START Data for review

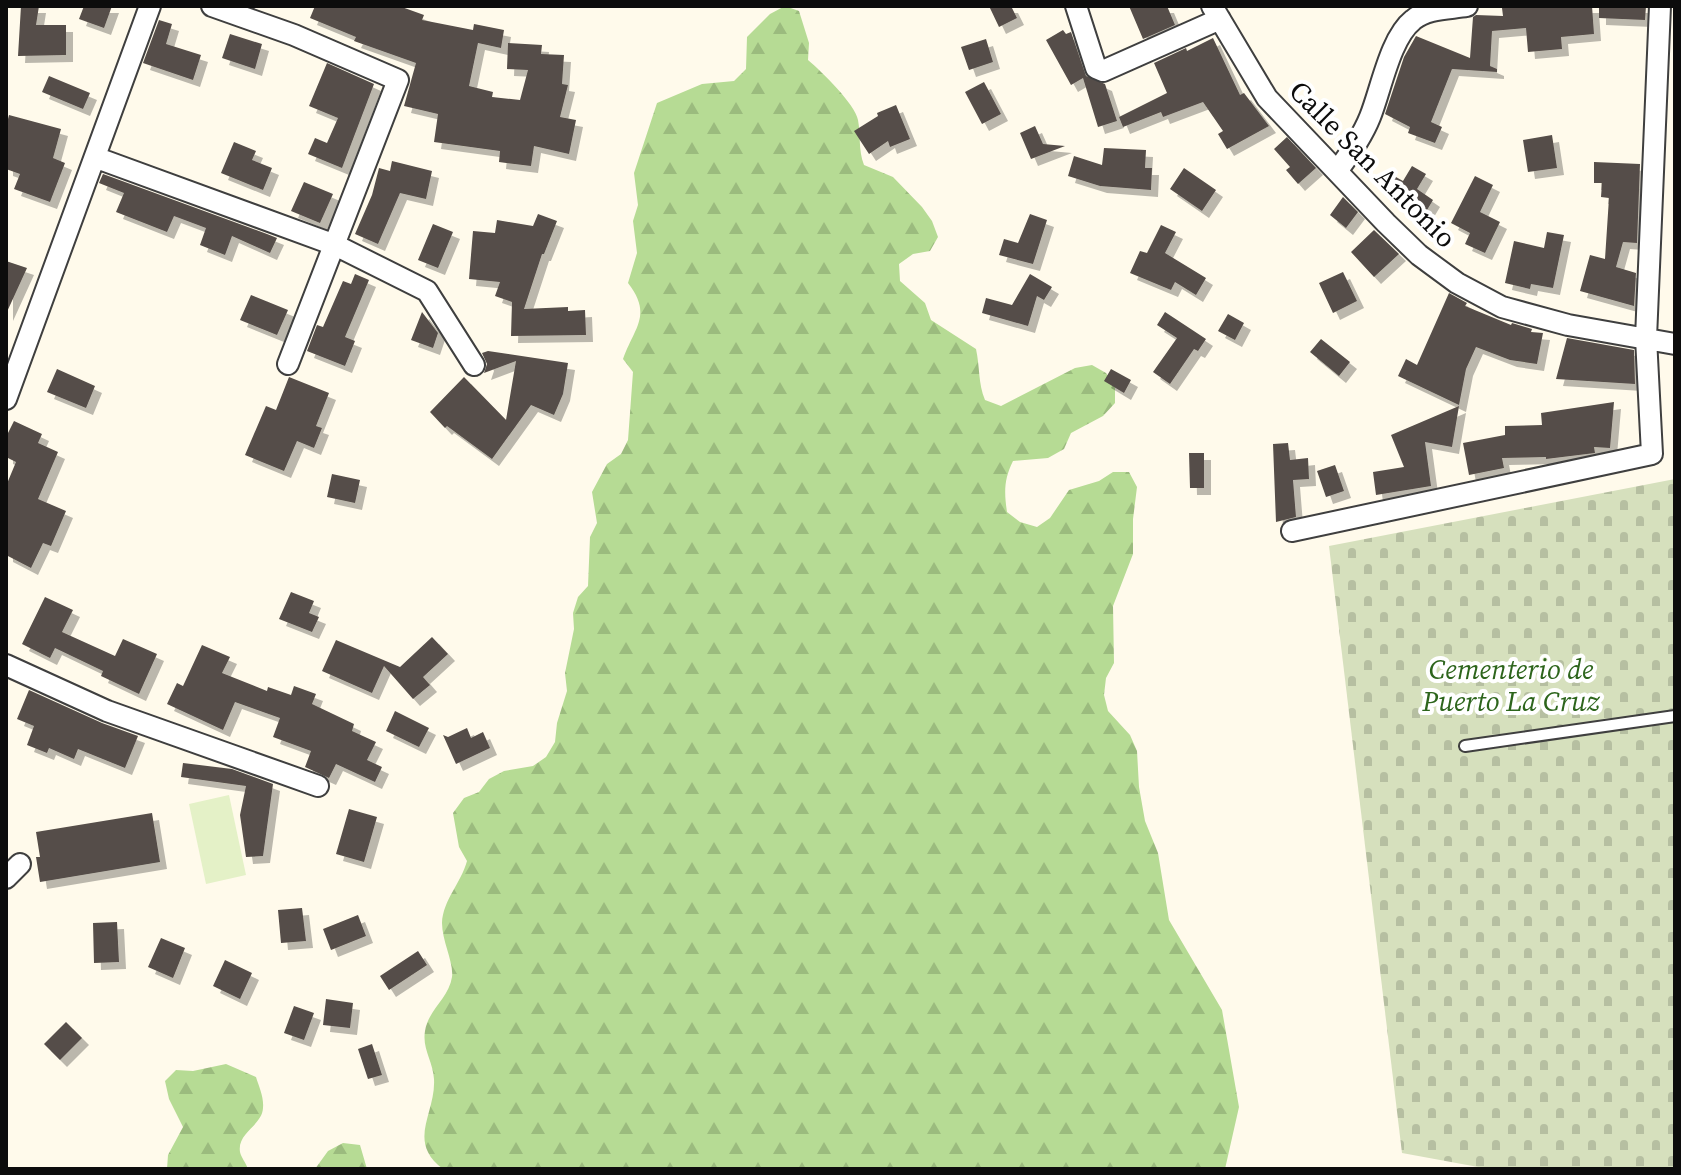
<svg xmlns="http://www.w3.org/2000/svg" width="1681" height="1175" viewBox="0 0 1681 1175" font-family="'Source Serif 4',serif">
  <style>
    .forest { fill: url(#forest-firs) }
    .cemetery { fill: url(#cemetery-stones) }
    .pitch { fill: #e4f1c7 }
    .building { fill: #554d48; filter: url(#shadow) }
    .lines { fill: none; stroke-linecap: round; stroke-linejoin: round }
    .lane-casing { stroke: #3f3f3f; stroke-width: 14 }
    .street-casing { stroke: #3f3f3f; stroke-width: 24 }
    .lane { stroke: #fff; stroke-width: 10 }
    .street { stroke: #fff; stroke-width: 20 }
    .labels { text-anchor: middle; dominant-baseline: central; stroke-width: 8; stroke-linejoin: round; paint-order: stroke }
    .street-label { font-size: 28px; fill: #0c0c0c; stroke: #fff }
    .park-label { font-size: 28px; font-style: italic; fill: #2d651c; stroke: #fff }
  </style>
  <defs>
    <pattern id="forest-firs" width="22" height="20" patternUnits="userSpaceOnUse" patternTransform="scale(2)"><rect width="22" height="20" fill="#b6db94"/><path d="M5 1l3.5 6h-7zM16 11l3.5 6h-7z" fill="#9bbb7e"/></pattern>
    <pattern id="cemetery-stones" width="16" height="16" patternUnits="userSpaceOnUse" patternTransform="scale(2)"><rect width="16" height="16" fill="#d6e0bd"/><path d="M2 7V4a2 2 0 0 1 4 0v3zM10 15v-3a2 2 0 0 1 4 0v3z" fill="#b6bfa1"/></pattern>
    <filter id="shadow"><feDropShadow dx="7" dy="7" stdDeviation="0" flood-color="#0004"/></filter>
  </defs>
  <rect width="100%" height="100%" fill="#fffaeb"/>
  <path class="forest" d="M785 6 799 11 809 43 808 60C822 72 855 104 858 120 861 136 858 149 864 165L893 177 922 207 932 221 938 237 930 251 913 254 899 264 900 281 925 303 931 320 976 349C980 367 978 383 985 400L1001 406 1075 368 1092 365 1106 373 1115 386V403L1103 416 1071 433 1064 449 1048 458 1013 461C1004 479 1004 492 1007 512L1020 522 1037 527 1050 518 1069 490 1099 481 1113 472H1129L1137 487 1133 519V554L1113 606 1114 663 1106 678 1104 695 1108 711 1130 735 1137 751 1139 787 1145 821 1158 853 1169 920 1222 1010 1239 1107 1225 1169H443C406 1141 436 1114 434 1079 433 1061 422 1049 425 1031 428 1010 449 998 452 977 454 963 442 941 442 923 443 900 461 883 467 861L459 847 453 813 464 798 479 792 489 779 504 771 533 766 546 757 555 742 557 723 567 691 565 673 574 629 573 613 578 597 588 586 590 537 597 523 592 492 607 464 621 454 628 440 633 372 623 359C634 328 653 315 628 283L637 253 633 221 638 205 634 173 657 103 702 84 734 81 746 69 747 37 770 14Z
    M226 1064 256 1077C259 1087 264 1097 263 1108 262 1126 237 1132 240 1152 241 1157 246 1163 248 1169H167L168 1155 183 1127 169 1099 165 1081 176 1070 193 1071Z
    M343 1143 360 1145 367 1169H315L328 1151Z"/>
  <path class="cemetery" d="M1675 479V1169H1489L1402 1153 1329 546Z"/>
  <path class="pitch" d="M229 795 246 875 206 884 189 804Z"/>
  <path class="building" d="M21 6H39L36 25H66V55L18 56Z
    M84 6H112L104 28 79 19Z
    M315 6H399L424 15 422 20 473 30 474 24 504 30 501 48 478 43 469 86 493 92 492 97 520 100 528 70 507 69 508 43 542 45 541 54 564 55 562 84 568 85 560 117 576 120 569 154 534 146 531 166 499 162 500 151 434 142 438 114 404 106 416 63 354 41 356 37 310 18Z
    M989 6H1011L1017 18 999 27Z
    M1129 6H1167L1175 25 1143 39Z
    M1518 6H1592L1594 34 1561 37 1562 49 1528 52 1526 28 1492 31 1490 66 1497 69V72L1452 69 1431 122 1442 127 1435 143 1408 133 1410 127 1385 114 1404 57 1416 36 1470 58 1473 17 1476 15 1503 16 1502 8Z
    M1599 6H1646L1645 20 1599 18Z
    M159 20 172 24 166 44 201 55 193 80 143 63Z
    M1063 30 1066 34 1071 32 1086 76 1105 84 1117 121 1098 127 1083 78 1071 85 1046 40Z
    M230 34 262 44 255 69 222 58Z
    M1213 38 1240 95 1244 93 1269 126 1227 149 1218 134 1223 131 1203 102 1163 117 1161 112 1123 127 1119 117 1167 93 1154 63 1186 48 1187 51Z
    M986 39 993 62 969 70 961 47Z
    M327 63 374 84 342 168 308 154 315 138 327 143 338 118 309 106Z
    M49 76 90 93 83 109 42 92Z
    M984 82 1001 114 982 124 965 92Z
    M896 105 910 139 890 147 888 141 869 154 854 131 878 116 877 113Z
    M9 115 61 129 53 158 65 163 50 202 14 189 20 174 6 169V127Z
    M1035 126 1043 144 1065 146 1031 159 1020 133Z
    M1552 135 1557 168 1528 172 1523 140Z
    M1287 137 1316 168 1298 184 1286 170 1290 167 1274 149Z
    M234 142 256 151 252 160 272 168 263 190 221 173Z
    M1104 148 1146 150 1145 168H1152L1151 190 1100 186 1068 176 1074 156 1102 165Z
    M392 161 432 171 426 199 400 193 378 244 355 234 372 195 379 168 390 171Z
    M1594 162 1640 164 1637 243 1623 242 1616 267 1636 273 1634 306 1580 291 1590 255 1605 259 1609 198 1601 197 1602 183H1594Z
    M1412 166 1426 174 1417 189 1433 200 1424 215 1378 187 1387 172 1403 181Z
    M1184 168 1216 190 1202 211 1170 189Z
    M103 174 267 234 277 238 270 253 232 236 225 255 200 245 206 228 174 216 167 232 116 212 124 193 99 183Z
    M1475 176 1493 185 1480 212 1500 222 1485 253 1465 244 1470 233 1451 223Z
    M304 182 333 194 320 223 291 211Z
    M1343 197 1358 212 1346 228 1330 215Z
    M538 214 557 221 544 254H542L524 309 568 307V311L585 310 586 335 511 336 512 302 495 296 500 282 469 279 473 231 495 233 497 220 533 226Z
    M1030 214 1047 220 1033 264 999 255 1004 239 1018 243Z
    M433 224 453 232 438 268 418 260Z
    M1161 225 1176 232 1165 253 1206 278 1196 295 1175 282 1171 290 1130 273 1140 251 1147 253Z
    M1374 230 1399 254 1374 277 1351 252Z
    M1547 232 1564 235 1553 288 1531 284 1530 289 1505 283 1514 241 1544 248Z
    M6 261 27 268 6 314Z
    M1343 272 1357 301 1333 313 1319 283Z
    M355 274 369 280 345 337 355 341 345 366 307 351 317 325 323 327 343 281 351 284Z
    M1030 274 1052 287 1044 300 1037 296 1028 326 982 313 986 298 1012 305Z
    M1449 293 1467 303 1465 306 1511 325 1512 323 1532 329 1531 332 1543 333 1537 364 1510 360 1476 347 1466 369 1459 405 1398 376 1406 359 1417 365Z
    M251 295 288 310 277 335 240 320Z
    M422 312 438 333 433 348 411 340Z
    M1165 312 1206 339 1198 351 1194 349 1170 384 1153 372 1177 338 1157 325Z
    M1228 314 1244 323 1235 340 1218 331Z
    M1567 338 1634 350 1635 384 1556 379Z
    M1321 339 1350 362 1339 376 1310 352Z
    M488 351 568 363 563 394 554 415 531 405 492 459 447 426 445 428 430 412 464 377 506 420 516 361 484 373 487 364 482 353Z
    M57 369 95 386 86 408 47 392Z
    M1111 369 1131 380 1124 393 1104 381Z
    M289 377 329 393 316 426 322 428 314 448 297 441 284 471 245 455 266 406 276 410Z
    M1614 402 1610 448 1594 447 1595 453 1546 459V457L1502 458 1504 468 1469 475 1463 443 1505 435V426L1542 425 1541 413Z
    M1459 406 1452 447 1425 442 1431 486 1376 495 1373 472 1404 467 1391 435Z
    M14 421 42 434 38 443 58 452 38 499 66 511 51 546 43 543 31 568 6 555V486L16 462 6 457V437Z
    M1288 443 1290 460 1308 458 1309 479 1293 480 1296 517 1276 522 1273 444Z
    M1189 453H1204V488H1190Z
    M1335 465 1344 491 1326 497 1317 471Z
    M332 474 360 480 355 503 327 497Z
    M291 592 314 601 309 613 319 617 312 632 279 619Z
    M45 597 73 610 62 632 115 656 123 639 157 654 139 694 101 676 103 671 55 648 50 658 22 644Z
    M432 637 448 654 423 677 430 685 413 699 384 666 372 693 322 671 336 640 400 667Z
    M202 645 230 657 222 673 267 691 268 687 291 695 294 686 316 694 312 704 354 724 352 731 376 742 367 760 382 767 375 782 336 764 329 778 305 767 311 751 273 737 280 718 235 702 223 730 167 704 177 683 183 686Z
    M29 690 102 723 138 736 125 768 78 749 74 759 49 748 47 753 27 745 34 726 17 719Z
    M395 711 429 728 419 747 386 731Z
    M467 728 471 738 483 732 490 748 456 764 443 735 448 737Z
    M183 763 232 769 273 784 263 856 246 857 240 815 246 786 181 777Z
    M349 809 377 817 364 862 336 854Z
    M152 813 160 862 40 882 36 857H40L36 832Z
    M302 908 306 941 281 943 278 910Z
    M358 915 366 936 331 950 323 929Z
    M117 922 119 962 94 963 93 923Z
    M161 938 185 948 173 978 148 967Z
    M418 951 427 965 389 990 380 976Z
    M225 960 252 973 240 999 213 986Z
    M326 999 353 1003 350 1028 323 1025Z
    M294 1006 314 1013 304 1040 284 1033Z
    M66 1022 82 1038 60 1060 44 1044Z
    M372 1044 382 1075 368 1079 358 1049Z"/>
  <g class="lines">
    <defs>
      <path id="lane" d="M1465 746 1675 716"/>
      <path id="street" d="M212 6 294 35 398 80 288 364
        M1076 6 1096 68 1103 71 1220 19
        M1212 6 1267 98 1386 223 1419 255 1457 283 1502 307 1568 325 1675 344
        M97 158 335 245 427 291 474 365
        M1337 171C1350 154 1362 137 1370 117 1381 90 1390 38 1413 20 1427 8 1449 9 1467 6
        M6 399 150 6
        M1292 531 1652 454 1646 338 1660 6
        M6 665 107 711 318 786
        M6 878 20 864"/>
    </defs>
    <use href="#lane" class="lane-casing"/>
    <use href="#street" class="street-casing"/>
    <use href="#lane" class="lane"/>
    <use href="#street" class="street"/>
  </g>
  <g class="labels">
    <g class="street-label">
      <text transform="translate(1373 164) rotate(45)">Calle San Antonio</text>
    </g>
    <g class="park-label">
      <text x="1511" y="669">Cementerio de<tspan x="1511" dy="32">Puerto La Cruz</tspan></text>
    </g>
  </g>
  <rect width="1681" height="1175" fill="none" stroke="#0c0c0c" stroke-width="16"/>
</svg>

END Data for review

### Exercise brief
Examine the records and pull out every line where the string "casing" occurs.

### Exercise solution
    .lane-casing { stroke: #3f3f3f; stroke-width: 14 }
    .street-casing { stroke: #3f3f3f; stroke-width: 24 }
    <use href="#lane" class="lane-casing"/>
    <use href="#street" class="street-casing"/>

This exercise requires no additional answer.